達也はふと時計を見た。時刻は十六時三十分を回ったところで、約束の時間まではあと三十分もあった。
「もしかして急かしちゃった?」
「ううん、全然。わたしもコーヒー飲みたかったし」
そう言うきららの手には抹茶クリームフラペチーノが握られていた。
「……甘いの飲みたくて」
ふと、彼女が言い訳のように呟く。
「いや、別になんとも思ってないよ」
「うそだ。ブラック飲んでる自分と比べたらおこちゃまだなとか思ってるんでしょ」
「そんなことないよ。好きなものを好きっていうのは大事だから」
「それ、田中くんが言う?」
「変かな」
「……ううん。変じゃない」
そういってきららもカウンター席に着いた。
「で、今日はなんで烏丸?」
「えっとね。これ」
きららは肩掛けバックから紙を取り出した。
「なにこれ?」
手渡されたそれを見ると、今日の日付と開催場所、イベント名が書かれてある。「スマイル」というグループのライブのようだった。達也には聞き覚えのないグループだったが、そこに書かれているゲストの名前には見覚えがあった。
「え、花梨さん⁉」
スマイルは若い世代を中心に最近話題の関西で活動している五人組男性ラップグループらしい。主な活動拠点は大阪だが、今日は初めて京都でライブを行うということで、現地で活動しているラッパーをゲストに呼ぼうとなったところ、集客力や実力を考慮し、花梨に白羽の矢が立ったという。

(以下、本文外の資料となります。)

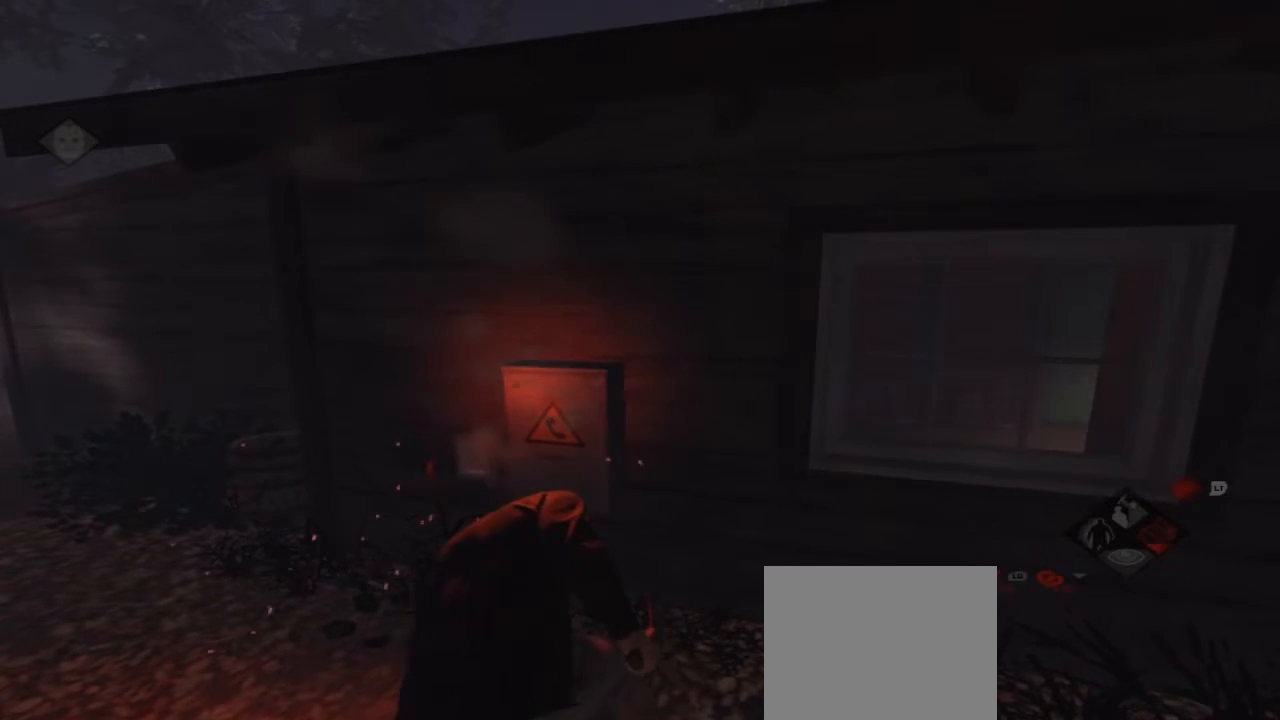
{"buttons": [], "left_stick": "center", "right_stick": "center", "events": [[367, "right_stick", "center"]]}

「わたしも花梨さんから聞いただけで、そのグループのことはあまり知らないんだけどね。でも今日ゲストで出るってことで、チケットもらったんだ」
「へぇ……すごいね」
「本番前だから少し迷ったんだけど、パフォーマンスとか勉強になるかなって思って」
「なるほど……」
達也はきららの言葉に思わず頷いた。フリースタイルバトルの練習ばかりしていたが、自分たちの最終目的は文化祭のステージに立つことではない。ステージに立ち、観客にパフォーマンスをアピールし、興味を持ってもらい新入部員を獲得することが目的だ。そう考えると、プロのパフォーマンスを直接見るのは確かに良い勉強になる。
(パフォーマンスか……)
ステージに立つことの意味と、その重みを改めて感じながら、達也はその言葉を心の中で反芻した。
思えば、合唱部として舞台に立っていたときも「パフォーマンス」というものを特段意識したことはなかった。。もちろん、全身を使って声を出すことには集中していたが、それはあくまで直立したまま声を出すという前提があり、ラッパーのように身振り手振りで表現するものとは根本的に違う。ソロに選ばれた時はそうしたものを模索しようとしたときもあったが、結局実践には至らなかった。
ふと、当時の記憶が蘇り、達也の表情が一瞬曇る。しかし、すぐに気持ちを切り替えられた。以前と比べ、そうした嫌な記憶が頭の中を支配することが少なくなっているのを感じる。
これもきららのおかげだなと思いながら横を見る。すると、ちょうど、きららはフラペチーノを一気に
飲みすぎて、冷たさによる頭痛に必死に耐えているところだった。その様子が可笑しくて、達也は思わず微笑んでしまう。
やがて時刻は十七時を回ろうとしていた。当初の集合時間だ。
「さ、行きますか!」
やっと頭痛から解放されたきららが、元気に声を上げた。